[Saved entries]
>>>>
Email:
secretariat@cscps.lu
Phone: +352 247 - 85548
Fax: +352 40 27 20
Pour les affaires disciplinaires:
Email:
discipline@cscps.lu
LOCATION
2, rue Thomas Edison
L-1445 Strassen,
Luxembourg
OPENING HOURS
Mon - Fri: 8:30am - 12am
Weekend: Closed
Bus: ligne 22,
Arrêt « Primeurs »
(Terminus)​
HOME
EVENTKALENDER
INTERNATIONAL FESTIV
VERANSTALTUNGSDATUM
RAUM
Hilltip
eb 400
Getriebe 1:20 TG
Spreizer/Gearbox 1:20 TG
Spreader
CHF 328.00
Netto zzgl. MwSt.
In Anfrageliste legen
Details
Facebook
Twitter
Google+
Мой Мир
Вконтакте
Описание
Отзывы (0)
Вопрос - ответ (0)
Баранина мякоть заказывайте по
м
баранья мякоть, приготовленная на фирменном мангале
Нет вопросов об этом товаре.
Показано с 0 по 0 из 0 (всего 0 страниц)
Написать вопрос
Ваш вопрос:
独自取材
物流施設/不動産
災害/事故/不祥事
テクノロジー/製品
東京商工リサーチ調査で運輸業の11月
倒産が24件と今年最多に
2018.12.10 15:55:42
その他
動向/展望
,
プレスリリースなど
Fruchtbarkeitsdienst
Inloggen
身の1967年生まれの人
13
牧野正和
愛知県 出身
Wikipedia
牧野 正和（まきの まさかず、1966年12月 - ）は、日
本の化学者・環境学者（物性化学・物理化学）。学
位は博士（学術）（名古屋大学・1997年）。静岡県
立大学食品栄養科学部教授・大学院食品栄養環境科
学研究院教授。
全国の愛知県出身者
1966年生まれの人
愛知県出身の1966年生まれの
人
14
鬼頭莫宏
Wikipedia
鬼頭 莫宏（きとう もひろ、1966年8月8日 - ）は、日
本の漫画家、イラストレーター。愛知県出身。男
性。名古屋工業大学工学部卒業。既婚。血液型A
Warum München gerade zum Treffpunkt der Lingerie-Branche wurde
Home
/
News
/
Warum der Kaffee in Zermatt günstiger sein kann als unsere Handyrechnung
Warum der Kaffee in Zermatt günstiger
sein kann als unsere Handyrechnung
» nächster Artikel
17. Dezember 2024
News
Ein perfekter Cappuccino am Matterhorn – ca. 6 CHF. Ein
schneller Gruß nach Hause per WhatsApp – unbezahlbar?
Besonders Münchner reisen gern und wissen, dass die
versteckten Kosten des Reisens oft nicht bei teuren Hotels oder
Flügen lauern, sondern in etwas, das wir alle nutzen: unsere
<<<<
_WORK TO BE COMPLETED_
Repeat the data in its entirety, character for character.

_RESPONSE_
Email:
secretariat@cscps.lu
Phone: +352 247 - 85548
Fax: +352 40 27 20
Pour les affaires disciplinaires:
Email:
discipline@cscps.lu
LOCATION
2, rue Thomas Edison
L-1445 Strassen,
Luxembourg
OPENING HOURS
Mon - Fri: 8:30am - 12am
Weekend: Closed
Bus: ligne 22,
Arrêt « Primeurs »
(Terminus)​
HOME
EVENTKALENDER
INTERNATIONAL FESTIV
VERANSTALTUNGSDATUM
RAUM
Hilltip
eb 400
Getriebe 1:20 TG
Spreizer/Gearbox 1:20 TG
Spreader
CHF 328.00
Netto zzgl. MwSt.
In Anfrageliste legen
Details
Facebook
Twitter
Google+
Мой Мир
Вконтакте
Описание
Отзывы (0)
Вопрос - ответ (0)
Баранина мякоть заказывайте по
м
баранья мякоть, приготовленная на фирменном мангале
Нет вопросов об этом товаре.
Показано с 0 по 0 из 0 (всего 0 страниц)
Написать вопрос
Ваш вопрос:
独自取材
物流施設/不動産
災害/事故/不祥事
テクノロジー/製品
東京商工リサーチ調査で運輸業の11月
倒産が24件と今年最多に
2018.12.10 15:55:42
その他
動向/展望
,
プレスリリースなど
Fruchtbarkeitsdienst
Inloggen
身の1967年生まれの人
13
牧野正和
愛知県 出身
Wikipedia
牧野 正和（まきの まさかず、1966年12月 - ）は、日
本の化学者・環境学者（物性化学・物理化学）。学
位は博士（学術）（名古屋大学・1997年）。静岡県
立大学食品栄養科学部教授・大学院食品栄養環境科
学研究院教授。
全国の愛知県出身者
1966年生まれの人
愛知県出身の1966年生まれの
人
14
鬼頭莫宏
Wikipedia
鬼頭 莫宏（きとう もひろ、1966年8月8日 - ）は、日
本の漫画家、イラストレーター。愛知県出身。男
性。名古屋工業大学工学部卒業。既婚。血液型A
Warum München gerade zum Treffpunkt der Lingerie-Branche wurde
Home
/
News
/
Warum der Kaffee in Zermatt günstiger sein kann als unsere Handyrechnung
Warum der Kaffee in Zermatt günstiger
sein kann als unsere Handyrechnung
» nächster Artikel
17. Dezember 2024
News
Ein perfekter Cappuccino am Matterhorn – ca. 6 CHF. Ein
schneller Gruß nach Hause per WhatsApp – unbezahlbar?
Besonders Münchner reisen gern und wissen, dass die
versteckten Kosten des Reisens oft nicht bei teuren Hotels oder
Flügen lauern, sondern in etwas, das wir alle nutzen: unsere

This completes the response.